Все устраивалось, таким образом, ко всеобщему благополучию.
Когда Сергей Андреич вышел, мадам переждала минуту и обернулась к Штруфу с язвительным лицом:
– Я разделяю вполне гнев мужа. У меня самой идиосинкразия на такие лица. Сергей Андреич против покупки вашей вазы. Он вообще не терпит греков…
– Это невероятно!.. – отшатнулся Штруф.
– Да, но он может себе позволить это, милый Осип Бениславич! – играя пенсне, молвила мадам.
– Имя Сергея Андреича котируется очень высоко. Я бы даже сказал: – это готика! – И он покашлял, почтительно склоняясь. – Я слышал также, что он вступает в партию?
Мадам загадочно улыбнулась:
– Нет, это сплетня. Есть люди, которым выгодно бросить тень на него. Вы наследили, надо вытирать ноги. Итак, до свиданья, Осип Бениславич.

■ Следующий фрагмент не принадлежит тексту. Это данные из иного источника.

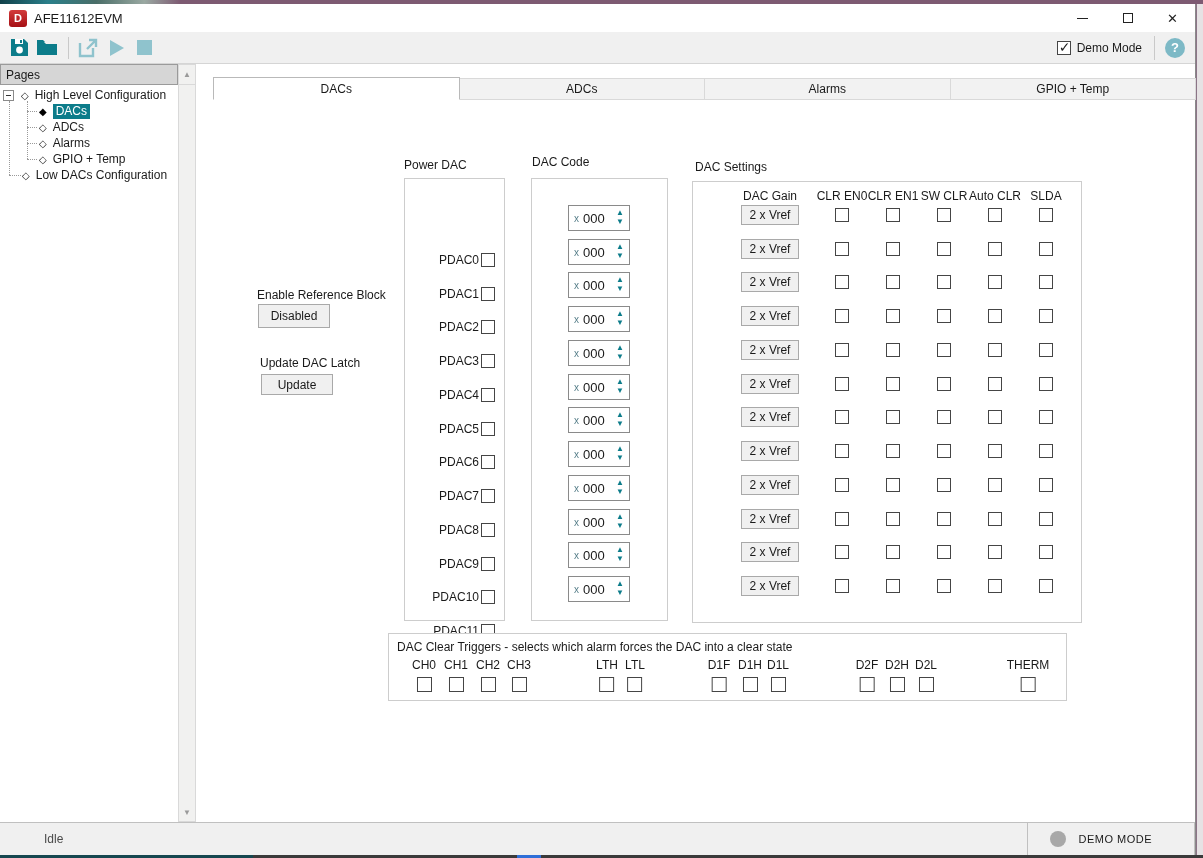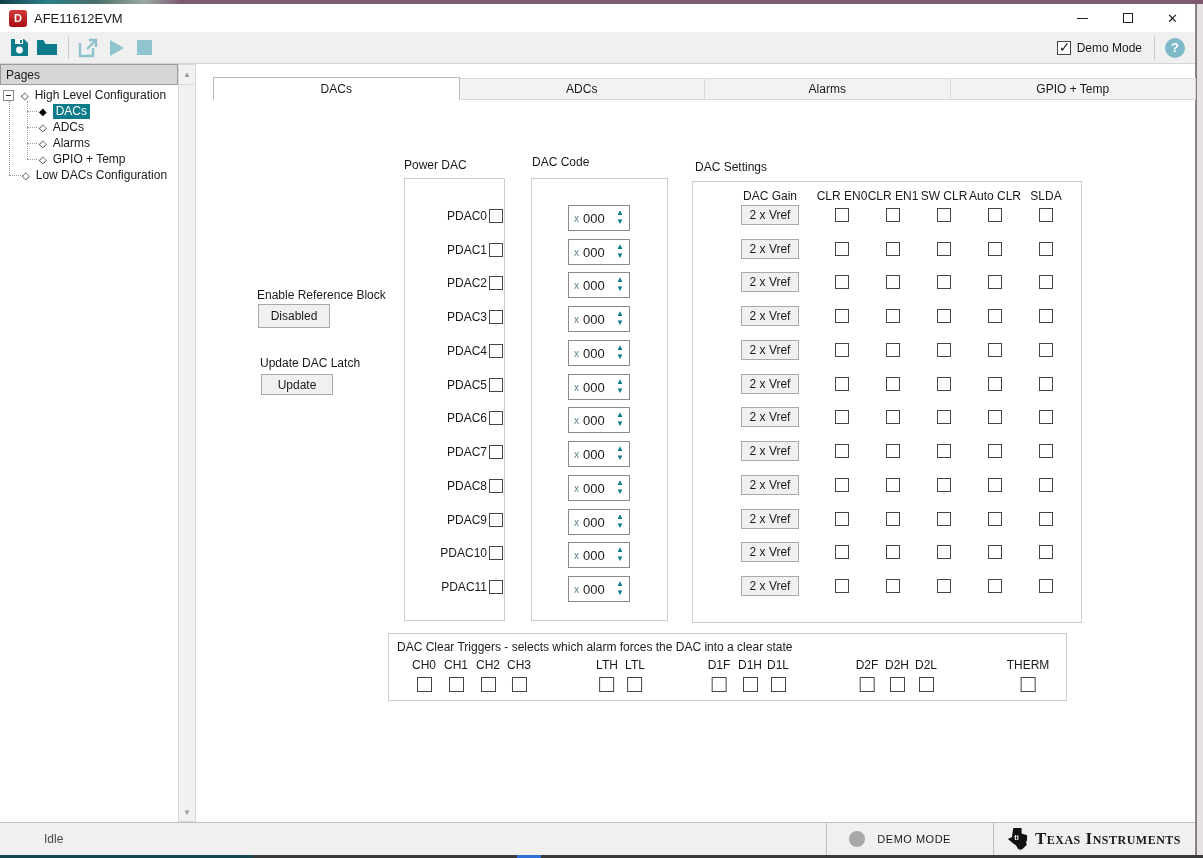--- a/index.html
+++ b/index.html
@@ -70,21 +70,21 @@
   .tabstrip { position:absolute; left:17px; top:14px; width:983px; height:22px; display:flex; }
   .tab { flex:1; background:#f2f2f2; border:1px solid #d9d9d9; border-left:none; display:flex; align-items:center; justify-content:center; font-size:12px; }
   .tab:first-child { border-left:1px solid #d9d9d9; }
   .tab.active { background:#fff; border-bottom:1px solid #fff; border-left:1px solid #b9b9b9; border-top:1px solid #b9b9b9; border-right:1px solid #b9b9b9; margin-top:-1px; }
 
   .lbl { position:absolute; font-size:12px; white-space:nowrap; }
   .btn { position:absolute; background:#f0f0f0; border:1px solid #a9a9a9; font-size:12px; text-align:center; color:#1a1a1a;
     display:flex; align-items:center; justify-content:center; font-family:"Liberation Sans",sans-serif; }
   .panel { position:absolute; border:1px solid #cdcdcd; background:#fff; }
 
-  .pdac-row { position:absolute; left:16px; width:100%; height:17px; display:flex; align-items:center; }
+  .pdac-row { position:absolute; left:8px; width:100%; height:17px; display:flex; align-items:center;margin-top:44px; }
   .pdac-label { position:absolute; right:33px; text-align:right; }
   .pdac-row .checkbox { position:absolute; left:68px; }
 
   .spinner { position:absolute; left:36px; width:62px; height:26px; border:1px solid #8a8a8a; background:#fff;
     display:flex; align-items:center; padding:0 5px 0 5px; }
   .spin-prefix { font-size:10px; color:#577f8a; margin-right:4px; }
   .spin-value { font-size:13px; }
   .spin-arrows { margin-left:auto; display:flex; flex-direction:column; align-items:center; line-height:8px; }
   .spin-arrows span { font-size:8px; color:#0c7c8a; height:9px; }
 
@@ -557,24 +557,17 @@
       </div>
     </div>
 
     <div class="statusbar">
       <span class="status-text">Idle</span>
       <div class="sb-right">
         <div class="st-sep"></div>
         <div class="demo-dot"></div>
         <span class="demo-text">DEMO MODE</span>
         <div class="st-sep"></div>
-        <div class="brand-wrap">
-          <svg width="22" height="24" viewBox="0 0 24 26">
-            <path d="M8 1 h9 v6 l6 2 v5 c-1.2 1.6 -1.4 3.4 -0.2 5.4 L18 24 c-2.4 1.4 -4.6 0.4 -5.8 -1.8 L11 20 l-3.4 -2.4 L2 13 l4.6 -2.2 L7 7 z" fill="#111"></path>
-            <text x="9" y="14" font-size="8" fill="#fff" font-family="Liberation Sans, sans-serif" font-weight="bold">ti</text>
-          </svg>
-          <span class="brand-text">Texas Instruments</span>
-        </div>
       </div>
     </div>
 
   </div>
 </div>
 
 </body></html>

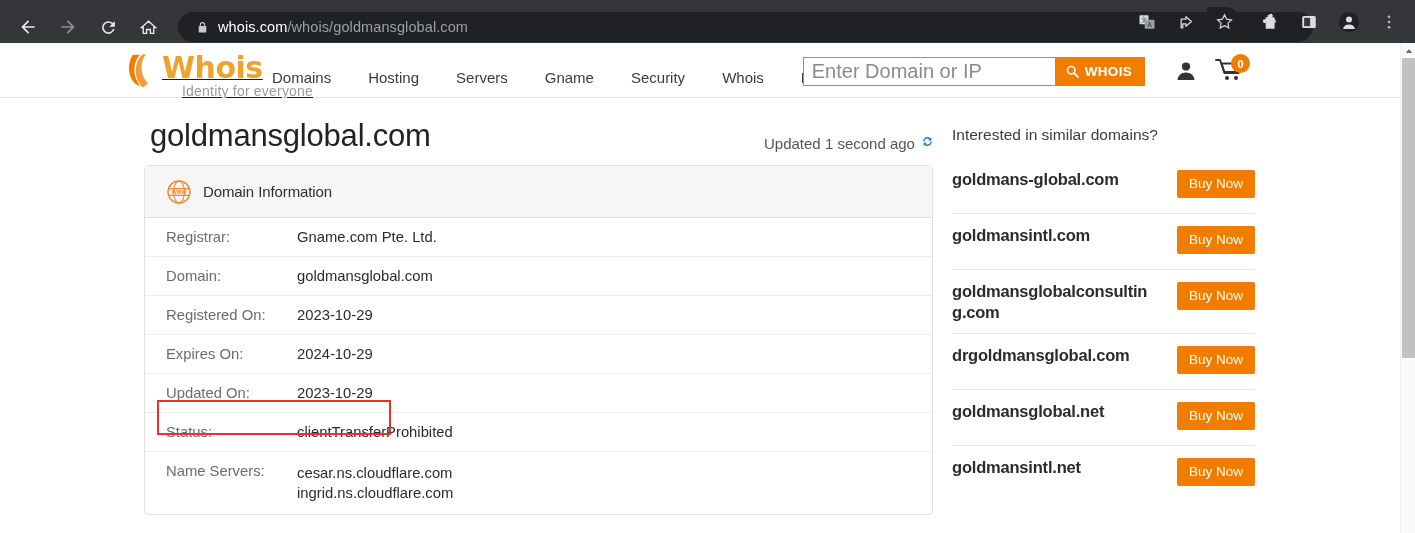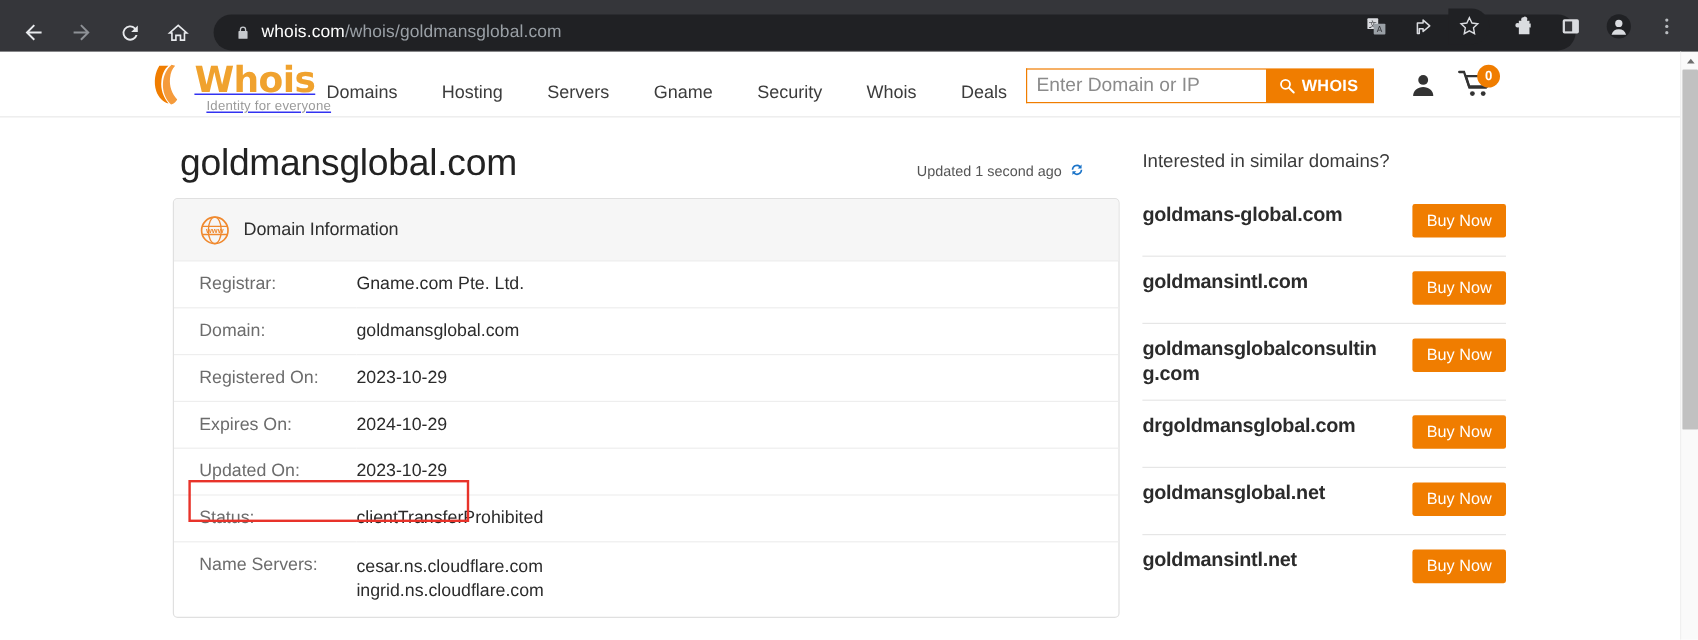--- a/index.html
+++ b/index.html
@@ -71,40 +71,40 @@
     display: flex; align-items: flex-start;
   }
   .logo-mark { width: 34px; height: 38px; }
   .logo-textwrap { margin-left: 2px; margin-top: 2px; }
   .logo-word {
     font-size: 30px; font-weight: bold; color: #f0a22e;
     letter-spacing: -.5px; line-height: 28px;
     font-family: "DejaVu Sans", sans-serif;
   }
   .logo-tag {
-    font-size: 11px; color: #9b9b9b; letter-spacing: .2px;
-    margin-top: 1px; margin-left: 10px;
+    font-size: 14px; color: #9b9b9b; letter-spacing: .2px;
+    margin-top: 1px; margin-left: 20px;
   }
   .main-nav {
     position: absolute; left: 272px; top: 0; height: 68px;
     display: flex; align-items: center;
   }
   .main-nav a {
     font-size: 15px; color: #3c3c3c; text-decoration: none;
     margin-right: 37px; white-space: nowrap;
   }
   .search-group {
     position: absolute; right: 255px; top: 14px;
     display: flex; height: 29px;
   }
   .search-input {
-    width: 200px; height: 29px;
+    width: 252px; height: 29px;
     border: 1px solid #f07d00;
     border-right: none;
-    font-size: 16px; color: #3c3c3c;
+    font-size: 20px; color: #3c3c3c;
     padding: 0 8px;
     outline: none;
     font-family: "Liberation Sans", sans-serif;
   }
   .search-input::placeholder { color: #8b8b8b; }
   .search-btn {
     height: 29px; padding: 0 13px 0 10px;
     background: #f07d00; border: none; cursor: pointer;
     color: #fff; font-size: 13.5px; font-weight: bold;
     display: flex; align-items: center; gap: 5px;
@@ -132,22 +132,22 @@
     width: 1400px; height: 435px;
     background: #fff;
   }
   .page-title {
     position: absolute; left: 150px; top: 20px;
     font-size: 31px; color: #222; font-weight: normal;
     letter-spacing: -.2px;
   }
   .updated {
     position: absolute; left: 764px; top: 36px;
-    font-size: 12px; color: #555;
-    display: flex; align-items: center; gap: 5px;
+    font-size: 15px; color: #555;
+    display: flex; align-items: flex-end; gap: 5px;
   }
 
   
   .card {
     position: absolute; left: 144px; top: 67px;
     width: 789px;
     border: 1px solid #e0e0e0;
     border-radius: 4px;
     background: #fff;
   }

Штруф опустил голову и грустно глядел на левый свой башмак. Он был бескаблучный, со шнуровкой от самого носка, такие употребляют для коньков. Осип Бениславич думал о том, что недалек день, когда все откроется и старинные клиенты, тыча всякими словами, погонят его взашей. Вдруг он поджал отвалившуюся челюсть и вскинул голову:
– Прекрасно… Итак, собачку я вам затащу на днях!
Глава 4
Дело начинается со старой баньки, что стояла в низинке у реки, в стороне от уличных протоков, – ветхое одноэтажное зданьице, притаившееся среди безглазых фабричных корпусов. Они зычно ревели по утрам, они дышали в небо грузною летучей чернотою, они владычили на всю округу – банька же ничем не заявляла о своих древних неоспоримых правах. Простой и синий, синей синего моря опоясывал ее кушачок веселой вывески, и четыре ухватистые буквы плыли по ней, как из простонародной сказки парусатые корабли. В людные торговые дни, когда останавливалась гремучая жизнь корпусов, во весь спуск, до дощатого банного заборчика, выстраивались бабы с яблоками и пыряющими в нос квасами, носатые молодцы, с жесткими мочалками и карамелистыми мылами, выползали подпольные старцы с вениками, и тогда пахучий, в меру перебродивший товар их песенно шумел на речном, низовом ветерке. Сквозь замазанные известью оконца сочился смешной звук – помесь голоса, растворенного в гулком банном духу, и еще воды… великолепной воды, которая льется! Приходил сюда главным образом рабочий люд да еще угрюмая солдатская братва из соседней казармы, ибо на окраине стояло место. Так что, когда воспылало октябрьское пожарище, заведение пустовало, и Матвей Никеич Черимов, пожизненный банщик и сторож чужой раскладенной одежи, всю субботу высидел бездельно, изредка вздрагивая и просыпаясь от громов дальней пальбы.
Парился тогда в горячем отделенье один только отставной, на деревянной ноге, полковник, столь великий любитель, что, когда действовал он, никто другой не смел взобраться к нему на полок из-за жары. Парился он обычно сам, в мокром картузе, парился до того крайнего градуса, пока не грозило ему обратиться сразу в невесомое, газообразное состояние. Отпарившись же, пристегивал ногу, выползал в раздевальню и отлеживался часами, накрытый простынею; из-под нее ужасно, подобно указательному персту, торчала в пространстве его незатейная, на кожаном ходу, култышка. Был он молчалив, безвреден, кроме войны, не умел ничего, век доживал на пенсии и, будучи одиноким, на баню тратил все свои досуги… А тут, случилось, смешанный отряд рабочих и солдат отыскивал пристава, местного душителя и грозу; бежал тот от расправы и близ самой бани растаял как бы в ничто. Они вошли, шестеро, со штыками наперевес, прямо с перестрелки, за один тот день пропахшие въедливым военным запахом. Они увидели на лавке цветной, начальственный околыш и, хотя не было на нем ненавистной кокарды, засмеялись, всякий по-своему, но все об одном и том же. Они посмотрели на Матвея Никеича и подмигнули ему на мокрую дверь, из-под которой доносилось плесканье. Они втиснулись туда все шестеро разом, одинакие, как братья, молча и деловито; задний заметно шатался от усталости. Вышли они оттуда через минуту, слегка смущенные и потные от банной духоты. Они ушли, не оглянувшись на Черимова, который продолжал сидеть на лавке со строгим неподвижным лицом.